L'échec de notre génération : Par Dr Farmo Moumouni
Je ne me lasse pas de scruter ces mots sculptés dans " Les Damnés de la Terre "
Chaque génération doit dans une relative opacité, découvrir sa mission, la remplir ou la trahir.
Je ne cesse d'évoquer et d'invoquer cette sentence parce qu'elle est devenue, à elle seule, le bréviaire dans lequel je lis, hier, aujourd'hui et demain ; le passé, le présent et le futur de nos peuples. Elle aurait été irréprochable, si Fanon y avait placé la chaîne et la solidarité des générations.
Je crois qu'en se succédant, les générations œuvrent les unes pour les autres, consciemment ou non. Je suis convaincu que les responsabilités des unes sont liées aux responsabilités des autres, l'action et l'inaction des unes ont des répercussions sur les autres. Q'une génération accomplisse sa mission ou non, qu'elle la trahisse ou non, elle déteint sur la génération qu'elle précède. Son action et son inaction contribuent à identifier, et à déterminer les responsabilités et la mission de la génération qui vient après elle. Je crois enfin que la réussite ou l'échec de la mission d'une génération lèvent un grand pan de l'opacité qui entoure la mission de la génération qui suit.
Le mérite des premières générations a été de montrer en agissant. Par leurs pratiques, par leurs actes, par leurs erreurs, elles ont enseigné ce qu'il faut faire et ce qu'il ne faut pas faire ; elles ont montré les sentiers obscurs qu'il ne faut pas suivre, et les sentiers tortueux qu'il ne faut emprunter.
En remplissant ou en trahissant leur mission, les premières générations ont rendu possible la definition de notre mission, elles ont aidé ainsi à dissiper l'opacité dans laquelle elle était prise.
Leurs réussites demandaient à être consolidées, leurs échecs demandaient à être surmontées. Au lieu de cela, qu'est-ce que nous avons fait ?
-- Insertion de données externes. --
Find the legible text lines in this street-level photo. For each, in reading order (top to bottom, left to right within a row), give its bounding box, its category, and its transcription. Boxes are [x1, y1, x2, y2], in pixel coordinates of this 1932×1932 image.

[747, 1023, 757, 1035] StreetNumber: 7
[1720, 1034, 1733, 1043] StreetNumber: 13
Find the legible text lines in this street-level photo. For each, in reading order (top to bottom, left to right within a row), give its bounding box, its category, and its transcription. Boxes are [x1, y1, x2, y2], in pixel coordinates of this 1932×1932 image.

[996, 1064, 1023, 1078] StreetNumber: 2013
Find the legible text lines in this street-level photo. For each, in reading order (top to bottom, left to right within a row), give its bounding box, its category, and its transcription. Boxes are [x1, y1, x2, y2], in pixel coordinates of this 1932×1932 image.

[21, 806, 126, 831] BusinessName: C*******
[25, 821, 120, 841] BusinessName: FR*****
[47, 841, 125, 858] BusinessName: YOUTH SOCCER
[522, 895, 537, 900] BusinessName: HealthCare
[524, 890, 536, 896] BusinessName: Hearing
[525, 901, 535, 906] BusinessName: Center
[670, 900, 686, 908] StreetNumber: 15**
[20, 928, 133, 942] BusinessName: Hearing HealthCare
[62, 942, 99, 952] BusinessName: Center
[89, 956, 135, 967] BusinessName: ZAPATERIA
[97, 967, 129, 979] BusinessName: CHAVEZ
Qu'a fait notre génération ? Cette génération fringante au verbe haut, sortie des Universités d'Orient et d'Occident, des Écoles d'ici et d'ailleurs, exhibant ses diplômes, imbue de sa personne, se targuant d'avoir la connaissance diffuse et la tête pleine, mais peut-être pas bien faite.
Assurément avec notre génération, le Niger a fait un bond - peut-être deux ou trois - en arrière.
Au lieu de tracer de nouvelles voies, de nouvelles pistes, de nouveaux chemins et de nouveaux sentiers, elle a élargi ceux qui existaient déjà, elle y a construit des ponts et des autoroutes qui aboutissent à un cul-de-sac.
Et dans cette impasse elle a retrouvé, réactivé et amplifié les maux et les tares du passé : complexes d'infériorité, larbinisme, subordination, corruption, népotisme, violations des droits de l'Homme, résurgence du tribalisme, de l'ethnocentrisme, de la stratification castes inférieures et supérieures.
Les traits distinctifs de notre génération, il faut le reconnaître sont : la concupiscence, l'impertinence, l'irrévérence, l'insulte, l'horreur de la vérité, de l'honneur et de la dignité.
Partant de là, et constant les dommages, je dis qu'au Niger, la génération, la nôtre, qui a succédé à la génération des " pères de l'indépendance" et aux régimes d'exception, a raté dramatiquement sa mission.
Je dis qu'au milieu de la dégénérescence, il y a des miraculés et des rescapés. Je dis que notre génération a perverti une grande partie de la génération qui vient après elle. Je dis enfin que les missions sont fractionnées, que les miraculés doivent réparer autant qu'ils peuvent, pour que la génération qui suit reprenne et achève la mission de notre génération avant de mener sa propre mission.